Energy and coverage aware distributed clustering (ECDC) has been proposed in [26
]. In ECDC, the node declare itself as a CH based on its residual energy and coverage. Each node share its residual energy and coverage information with its neighboring nodes. The node which has high residual energy and coverage is selected as a CH. ECDC achieves a lower energy consumption of nodes and better in-coverage performance compared to other protocols.

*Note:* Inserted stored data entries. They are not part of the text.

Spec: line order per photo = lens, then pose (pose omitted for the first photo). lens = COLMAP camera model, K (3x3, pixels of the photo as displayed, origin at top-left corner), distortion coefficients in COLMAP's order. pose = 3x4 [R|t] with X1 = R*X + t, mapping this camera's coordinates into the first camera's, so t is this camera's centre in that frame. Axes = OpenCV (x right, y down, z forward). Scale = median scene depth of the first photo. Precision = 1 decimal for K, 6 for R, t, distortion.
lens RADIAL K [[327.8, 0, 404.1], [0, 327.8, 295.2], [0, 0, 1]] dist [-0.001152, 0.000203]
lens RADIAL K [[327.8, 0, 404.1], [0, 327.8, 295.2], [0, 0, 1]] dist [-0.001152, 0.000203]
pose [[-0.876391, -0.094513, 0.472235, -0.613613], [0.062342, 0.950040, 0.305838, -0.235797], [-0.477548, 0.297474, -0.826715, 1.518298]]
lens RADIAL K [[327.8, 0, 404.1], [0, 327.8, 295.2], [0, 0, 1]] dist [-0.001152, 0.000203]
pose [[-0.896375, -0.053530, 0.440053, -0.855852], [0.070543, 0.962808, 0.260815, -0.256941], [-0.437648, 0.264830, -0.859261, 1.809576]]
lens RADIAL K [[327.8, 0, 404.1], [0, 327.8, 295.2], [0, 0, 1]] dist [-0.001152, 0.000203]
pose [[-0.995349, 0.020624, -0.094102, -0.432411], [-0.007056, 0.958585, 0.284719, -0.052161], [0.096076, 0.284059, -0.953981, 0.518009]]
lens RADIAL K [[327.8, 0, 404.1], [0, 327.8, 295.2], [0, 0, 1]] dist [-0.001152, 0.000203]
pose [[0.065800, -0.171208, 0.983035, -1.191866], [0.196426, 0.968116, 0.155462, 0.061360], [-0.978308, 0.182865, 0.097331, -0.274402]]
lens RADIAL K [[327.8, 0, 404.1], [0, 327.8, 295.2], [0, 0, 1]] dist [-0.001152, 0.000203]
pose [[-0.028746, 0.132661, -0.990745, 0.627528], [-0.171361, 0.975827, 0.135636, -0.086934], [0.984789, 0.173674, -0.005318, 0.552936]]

A decentralized energy-efficient hierarchical cluster-based routing algorithm (DHCRA) was proposed in [27
]. In DHCRA, CHs are selected at tree edges based on residual energy and distance from BS. DHCRA minimizes control overhead and optimizes the energy consumption of nodes. In [28
], an adaptive clustering algorithm (TCAC) has been proposed to enhance the lifetime of the network. TCAC enables the CHs to adjust their power level to achieve the desired network connectivity. TCAC generate the balanced clusters across the whole network and improves the network lifetime. However, in TCAC, the periodic transmission of range updates and competition-based CH selection increases the network complexity.
Link-aware clustering mechanism (LCM) [29
] for WSNs has been proposed. In LCM, the CHs are elected based on the condition of the links and status of sensor nodes. In LCM, predicted transmission count (PTX) has been introduced to evaluate the condition of the node(s). PTX is calculated based on the residual energy, transmission power, and the link quality with a specific neighbor. The node which has a large PTX value has significant chance to become a CH.
Cluster chain weighted metrics (CCWM) has been proposed in [30
] to optimize the energy consumption and enhance the performance of WSNs based on weighted metrics. In CCWM, the CHs are elected based on weighted metrics. In this scheme, the child nodes forward the sensed data directly towards the CH whereas the CH transfer the aggregated data towards the neighbor CH until the data reach the BS. CCWM improves the network lifetime however, the direct intra-cluster communication may leads to unfair energy distribution. A non-probabilistic multi-criteria based CH selection mechanism was proposed in [31
]. In this scheme, analytical network process decision tool is used for CH is selection. A collection of various parameters have been collected and the best parameters among the collected ones are selected for CH selection.
How does the proposed scheme differ from prior works? In most of the existing cluster-based schemes in WSNs, CH declaration is based on residual energy, distance from member nodes, and distance from the sink node. However, to the best of our knowledge, all such schemes do not consider storage capacity and computational capability for best CH declaration. Besides, most of the existing proposals do not take into account one or more of the following CH and sensor node parameters in new node association process: (i) traffic load on CH; (ii) residual energy; (iii) computational capability of a CH; (iv) distance between CH and sink node; and (v) less distance between a sensor node and a CH. In contrast to the existing schemes, our scheme proposes an efficient mechanism for the new node association, and considers all of the aforementioned parameters for optimal CH selection. Furthermore, the proposed scheme also provides CH-acquaintanceship and CH-friendship mechanism in order to prolong the network lifetime.